The origins of Everything Sacred, the new album by James Yorkston, Jon Thorne and New Delhi based sarangi player Suhail Yusuf Khan can be traced back to a 2013 show by Yorkston, at a festival in Edinburgh. He met Khan backstage pre-show and they made the commendably swift and bold decision to play together despite only knowing each other for a matter of hours. Such was the enthusiasm that followed that they decided to extend the arrangement and record an album, recruiting former Lamb bassist Thorne along the way.
Their debut London gig saw them reprise the album at the appropriately atmospheric and lived-in surroundings of the Old Queen’s Head in Islington. The winding interactions and rough traversals of Knochentanz open the show, the sounds of Khan’s sarangi edging out the wiry tension of Yorkston’s guitar and Thorne’s supple bass. His name may be the least familiar to those in the audience, but by the end of the show it is arguably Khan’s contribution both musically and vocally that is the most striking element to be taken away (no mean feat given Yorkston’s consistent and quietly commanding input – something shown to superb effect early on in the stealthy, surreptitious beauty of The Blues You Sang). Yorkston delivers typically understated guitar work and delicately conveyed vocals which form the first of a couple of tributes paid tonight to the late Doogie Paul.

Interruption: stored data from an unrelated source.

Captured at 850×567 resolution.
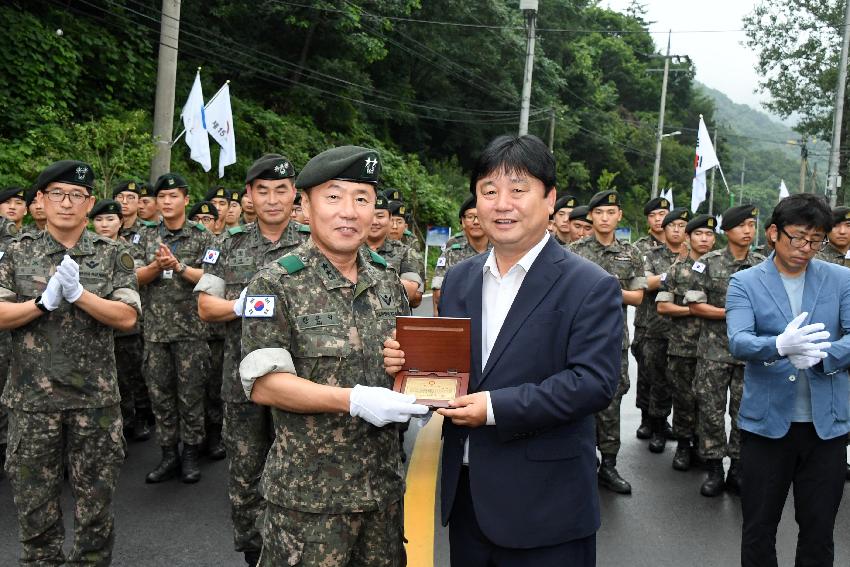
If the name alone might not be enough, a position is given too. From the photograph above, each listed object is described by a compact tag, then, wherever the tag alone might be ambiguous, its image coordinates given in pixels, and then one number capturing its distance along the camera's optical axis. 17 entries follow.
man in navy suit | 2.27
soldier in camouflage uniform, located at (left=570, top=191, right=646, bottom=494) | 5.66
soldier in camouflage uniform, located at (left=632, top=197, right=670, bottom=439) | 7.39
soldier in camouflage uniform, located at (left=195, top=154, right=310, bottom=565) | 3.91
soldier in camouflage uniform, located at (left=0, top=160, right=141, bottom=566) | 3.54
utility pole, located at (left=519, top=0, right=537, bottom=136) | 21.56
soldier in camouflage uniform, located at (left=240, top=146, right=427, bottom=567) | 2.54
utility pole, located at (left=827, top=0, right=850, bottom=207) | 19.41
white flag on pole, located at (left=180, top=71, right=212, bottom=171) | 12.69
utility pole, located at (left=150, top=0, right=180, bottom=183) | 13.09
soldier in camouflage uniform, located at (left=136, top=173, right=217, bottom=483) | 5.57
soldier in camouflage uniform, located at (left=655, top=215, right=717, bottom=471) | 6.26
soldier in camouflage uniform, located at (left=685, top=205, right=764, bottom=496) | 5.58
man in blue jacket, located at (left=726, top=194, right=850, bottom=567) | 3.50
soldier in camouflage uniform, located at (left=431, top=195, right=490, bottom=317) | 7.14
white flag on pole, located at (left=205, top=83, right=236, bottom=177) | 12.80
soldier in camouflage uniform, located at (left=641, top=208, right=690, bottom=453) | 6.85
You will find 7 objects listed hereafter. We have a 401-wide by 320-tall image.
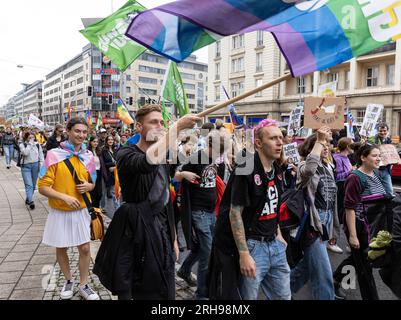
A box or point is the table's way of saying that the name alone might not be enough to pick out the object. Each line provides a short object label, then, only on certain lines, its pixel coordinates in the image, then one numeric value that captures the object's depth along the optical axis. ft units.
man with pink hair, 9.47
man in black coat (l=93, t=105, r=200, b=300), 9.02
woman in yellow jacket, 12.52
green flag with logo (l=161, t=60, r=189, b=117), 21.77
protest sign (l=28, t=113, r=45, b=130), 56.60
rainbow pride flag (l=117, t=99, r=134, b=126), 46.07
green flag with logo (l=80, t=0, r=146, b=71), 19.36
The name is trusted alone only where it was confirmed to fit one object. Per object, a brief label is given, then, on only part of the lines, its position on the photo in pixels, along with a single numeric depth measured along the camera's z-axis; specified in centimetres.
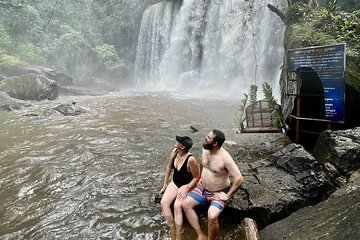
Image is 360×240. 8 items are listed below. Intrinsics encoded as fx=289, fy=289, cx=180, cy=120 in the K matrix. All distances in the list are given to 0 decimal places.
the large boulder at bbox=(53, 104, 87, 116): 1417
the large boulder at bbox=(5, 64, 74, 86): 2212
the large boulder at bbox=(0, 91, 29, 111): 1548
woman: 425
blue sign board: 581
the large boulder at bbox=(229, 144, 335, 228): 443
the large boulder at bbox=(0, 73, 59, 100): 1839
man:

The album is notable for two cover versions included – Song For Thirza by Lal Waterson and Little Black Buzzer by Ivor Cutler. The former shows that, despite coming from different worlds, the instrumental combination is surprisingly complimentary and natural-sounding when placed alongside each other – Khan’s sarangi providing gently resonating echoes to Yorkston’s guitar. Little Black Buzzer in this context may seem on paper a musical multiplication too far, yet in practice it’s a different proposition, even if still lyrically absurd in places. It presents a three-way delta of voices, the raw beauty of Yorkston’s voice running into that of Laura Moody with Khan’s rhythmical inflections spinning it in a different direction. Thorne takes on vocals for the album’s title track, describing it as a song “about infidelity and divorce”, the bleakness of the lyrics and overall tone cutting through the juxtaposition of voices.
The inherent longing bound up in the bereft, inconsolable tones of the sarangi comes through clearly on Vachaspati Kaavya, while its pleading sounds and suspended notes also add an elusive quality to Sufi Song. The liberating nature of the latter transports us briefly to India, and we’re suddenly among distant sunsets, colourful panoramas and mystical backdrops (that is, if we close our eyes to block out the oil paintings and mirrors from another time that adorn the walls of the Islington venue). The quietly mercurial presence of Yorkston is restored on the stark Broken Wave and exerts an anchoring, sobering effect.
Yet the melancholy of the album doesn’t weigh too heavy over the gig, being balanced out by light-hearted moments of humour and warmth. Ahead of closing with a cover of Jansch’s Rosemary Lane, Yorkston curtly offers up a self-deprecating line of “if it’s shite you can blame Bert”. Needless to say, no apologies are required – it’s an apt finale, a reminder how they’ve preserved the truths and traditions of folk music whilst injecting new, progressive ideas. The best thing of all is that it feels like there’s still much more to come.